El sol viene. Viene con sus alas
de bronce coronando nuestros pasos a través de cada esquina. La calma golpea en
nuestros rostros acicalados por un beso que se extingue, que se difumina, que
se pierde en las huellas sin rastros. Ahora solos avanzamos. Sí, avanzamos
contra una ventolera que precipita rosas sin pétalos pero logramos aun en el minúsculo
llamamiento de la esperanza absorber de su último aroma. Los rayos inciden sobre nuestros ojos y
eclipsamos por unos instantes nuestra mirada sobre ese océano eterno. Suspiramos.
Respiramos hondo hasta llegar a nuestra conciencia. Ella saboreará todo ese amor
ido, toda esa caricia evanecida en el interior de un cuenco de lágrimas.
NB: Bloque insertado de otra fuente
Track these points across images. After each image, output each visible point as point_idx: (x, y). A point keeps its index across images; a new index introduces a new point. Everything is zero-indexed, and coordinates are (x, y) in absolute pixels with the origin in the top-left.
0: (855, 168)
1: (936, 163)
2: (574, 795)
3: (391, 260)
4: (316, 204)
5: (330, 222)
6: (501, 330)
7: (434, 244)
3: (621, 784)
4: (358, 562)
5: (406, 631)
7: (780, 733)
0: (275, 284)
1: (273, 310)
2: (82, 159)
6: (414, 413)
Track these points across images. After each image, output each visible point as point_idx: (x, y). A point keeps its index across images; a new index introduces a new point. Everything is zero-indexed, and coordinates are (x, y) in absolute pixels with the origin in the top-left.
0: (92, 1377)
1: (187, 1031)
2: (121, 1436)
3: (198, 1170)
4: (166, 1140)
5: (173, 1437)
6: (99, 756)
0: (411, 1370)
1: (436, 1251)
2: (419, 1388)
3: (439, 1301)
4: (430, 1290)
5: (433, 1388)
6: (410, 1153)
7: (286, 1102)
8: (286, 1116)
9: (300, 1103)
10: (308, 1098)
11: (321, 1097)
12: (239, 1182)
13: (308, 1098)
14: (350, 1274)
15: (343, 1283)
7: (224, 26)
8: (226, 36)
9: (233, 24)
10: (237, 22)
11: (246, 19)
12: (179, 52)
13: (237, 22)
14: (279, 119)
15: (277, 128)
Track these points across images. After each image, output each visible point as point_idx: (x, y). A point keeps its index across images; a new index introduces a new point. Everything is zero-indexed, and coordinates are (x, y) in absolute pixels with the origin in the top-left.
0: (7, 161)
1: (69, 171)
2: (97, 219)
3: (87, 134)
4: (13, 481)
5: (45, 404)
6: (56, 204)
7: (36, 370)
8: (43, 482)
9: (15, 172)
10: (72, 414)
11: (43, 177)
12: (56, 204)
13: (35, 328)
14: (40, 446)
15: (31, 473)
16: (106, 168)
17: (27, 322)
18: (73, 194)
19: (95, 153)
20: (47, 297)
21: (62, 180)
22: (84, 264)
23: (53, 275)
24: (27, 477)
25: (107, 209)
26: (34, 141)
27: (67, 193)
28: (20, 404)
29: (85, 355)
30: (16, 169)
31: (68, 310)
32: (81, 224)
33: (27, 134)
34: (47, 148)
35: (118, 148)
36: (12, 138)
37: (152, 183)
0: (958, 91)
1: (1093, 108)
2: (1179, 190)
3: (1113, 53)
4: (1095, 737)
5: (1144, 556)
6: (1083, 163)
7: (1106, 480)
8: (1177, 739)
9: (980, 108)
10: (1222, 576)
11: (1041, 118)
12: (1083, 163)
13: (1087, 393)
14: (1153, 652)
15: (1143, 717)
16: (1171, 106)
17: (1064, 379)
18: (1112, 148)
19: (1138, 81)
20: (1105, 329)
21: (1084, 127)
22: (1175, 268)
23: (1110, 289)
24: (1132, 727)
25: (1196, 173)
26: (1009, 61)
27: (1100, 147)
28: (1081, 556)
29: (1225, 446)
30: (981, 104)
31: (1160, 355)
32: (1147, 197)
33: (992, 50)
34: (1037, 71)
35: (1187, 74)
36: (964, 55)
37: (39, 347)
Caminamos, seguimos nuestro ritmo lento y cierto con la entrega a la vida. Todo
es pasajero. Solo queda algún resquicio insignificante del goteo del ayer. Un
gotear que se va, que va… A las profundidades de la nada. Chas, hacemos un
hoyo. Un hoyo muy profundo y de ahí nacerá esas raíces que nos edificaran el
mañana. Un mañana incierto, donde merodea la rabia y la impotencia. Dan las
noticias. Escuchamos. Escalofríos, temblor, caídas, ahogamiento. El mundo gira
y gira. Sin entender que es preciso anunciarnos en la calma que golpea en
nuestros rostros. El último beso se fue. Ya. Ya. Qué más da. Ahora somos
incertidumbre de la pena de los otros. Sí , de aquellos que en un campo de
refugiados son envueltos en sábanas blancas de muerte. Sí, de muerte. Y más
llantos. Y más agonía. Danzad. Danzad. Elevemos nuestras manos al canto libre,
al canto de la paz. Seamos murallas infinitas a las armas, a las guerras. La
humanidad con sus mismos errores. Siempre. Siempre. Una y otra vez. Una y otra
vez. Seamos murallas infranqueables al lamento, a la herida, a las fosas
comunes. Sed. Tenemos sed. Sed de esperanza. No. No. El gemir de un niño roto
estalla en las sienes. No. No. Qué somos. Seamos murallas donde se respira ese sol
venido y nos enciende un halito de alegría.